Relações em que os dois lados preservam espaços individuais tendem a contar com referências que ultrapassam a própria vida a dois. Cada pessoa mantém interesses, vínculos e experiências que contribuem para sua identidade, evitando que o relacionamento se torne a única fonte de pertencimento, satisfação ou sentido pessoal. Isso não diminui a importância do casal, mas amplia os elementos que sustentam o bem-estar de cada indivíduo.

Na leitura psicanalítica de Taiza Tosatt Eleoterio, essa coexistência permite encontros mais genuínos porque cada parceiro chega à relação trazendo uma trajetória própria. A conversa pode nascer de experiências diferentes, os interesses podem se complementar e até as divergências podem adquirir um papel construtivo. Quando não existe a exigência de pensar da mesma maneira, a relação ganha espaço para curiosidade e descoberta.

Preservar interesses próprios também impede que a rotina do casal se torne completamente previsível. Uma atividade, amizade ou experiência vivida individualmente pode retornar à convivência como assunto, aprendizado ou novidade. Dessa maneira, a individualidade não funciona como uma fronteira que separa os parceiros, mas como um espaço que mantém a troca viva dentro da relação.

É possível equilibrar proximidade emocional e autonomia em um relacionamento? 

Em relações marcadas pela fusão, é comum que a rotina seja organizada quase sempre em conjunto, que decisões individuais sejam vistas com desconfiança e que períodos separados provoquem desconforto. A proximidade pode ser intensa, mas existe dificuldade em reconhecer que cada parceiro possui necessidades próprias. Já relações que preservam a individualidade admitem atividades, vínculos, escolhas e momentos separados sem transformar essa autonomia em sinal automático de desamor.

A diferença não está na quantidade de tempo que o casal passa junto nem na intensidade do afeto.
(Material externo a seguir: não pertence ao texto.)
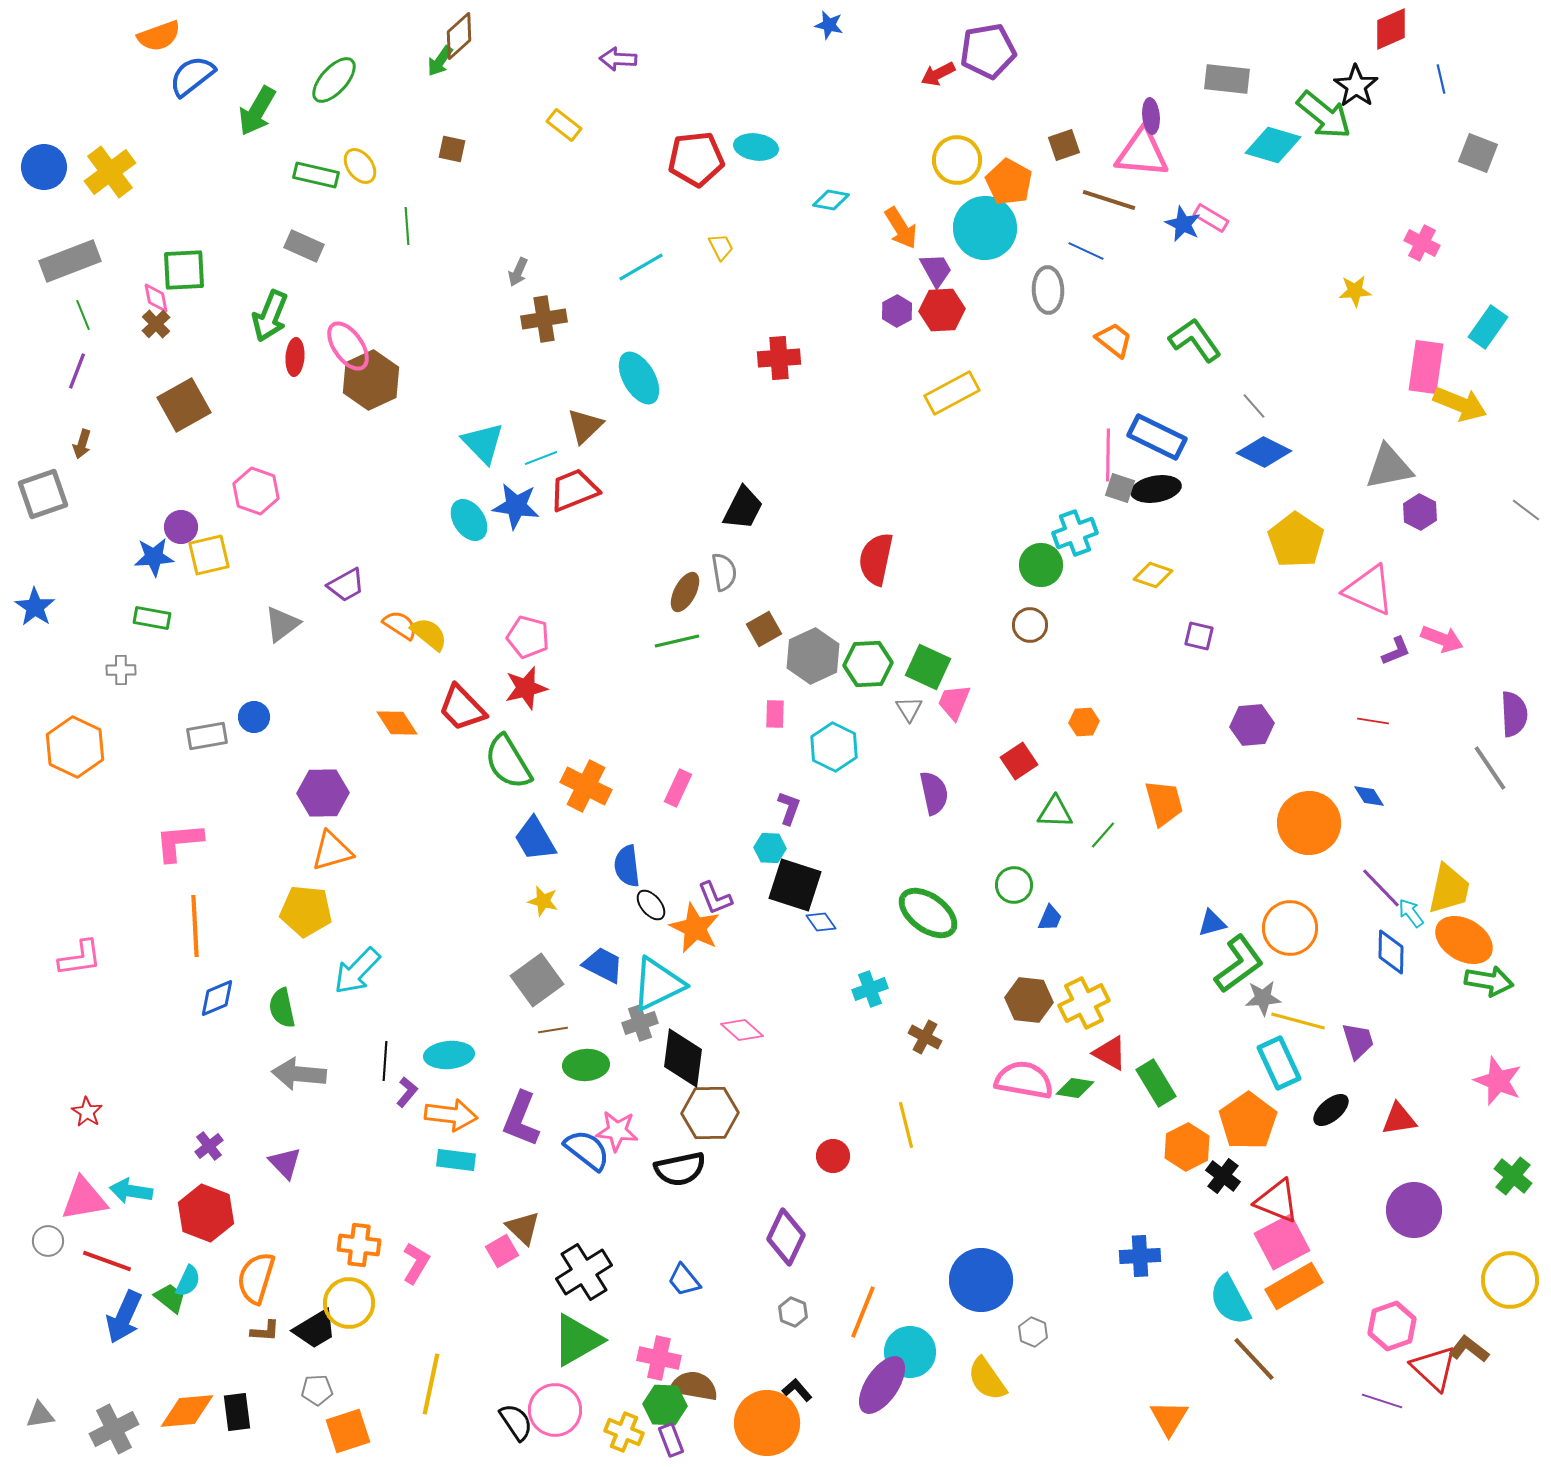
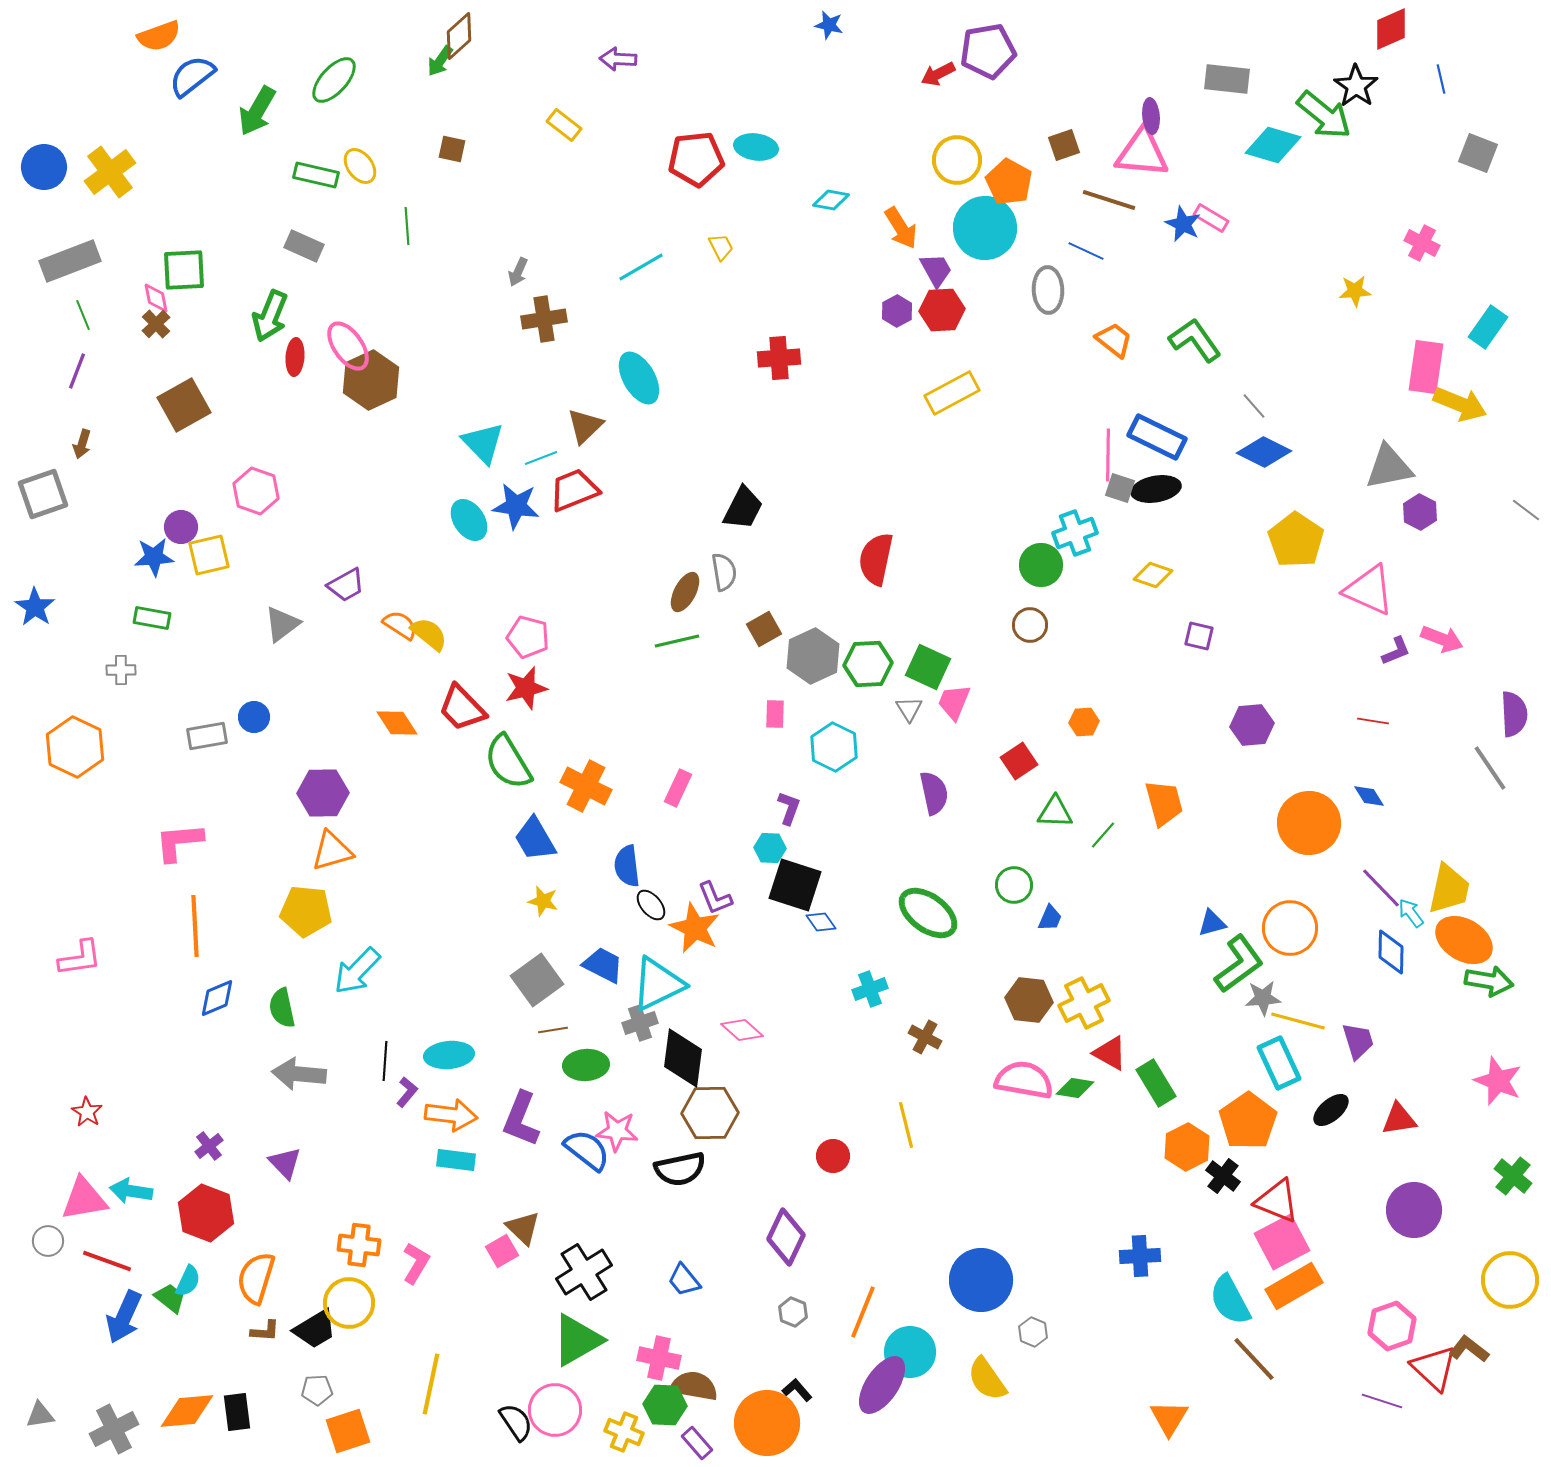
purple rectangle at (671, 1440): moved 26 px right, 3 px down; rotated 20 degrees counterclockwise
O ponto central é a maneira como a relação lida com duas identidades distintas dentro de um projeto compartilhado. Taiza Tosatt Eleoterio considera que reconhecer essa diferença favorece vínculos mais sustentáveis, justamente porque a união não depende da eliminação das fronteiras pessoais.

Preservar a individualidade, portanto, não significa construir uma vida paralela à relação. Significa permitir que cada pessoa continue reconhecendo seus próprios desejos, interesses e referências enquanto participa de uma construção conjunta. Quando proximidade e autonomia conseguem coexistir, o relacionamento deixa de exigir a escolha entre estar junto e ser si mesmo, abrindo espaço para uma forma de vínculo em que ambas as dimensões podem ser preservadas.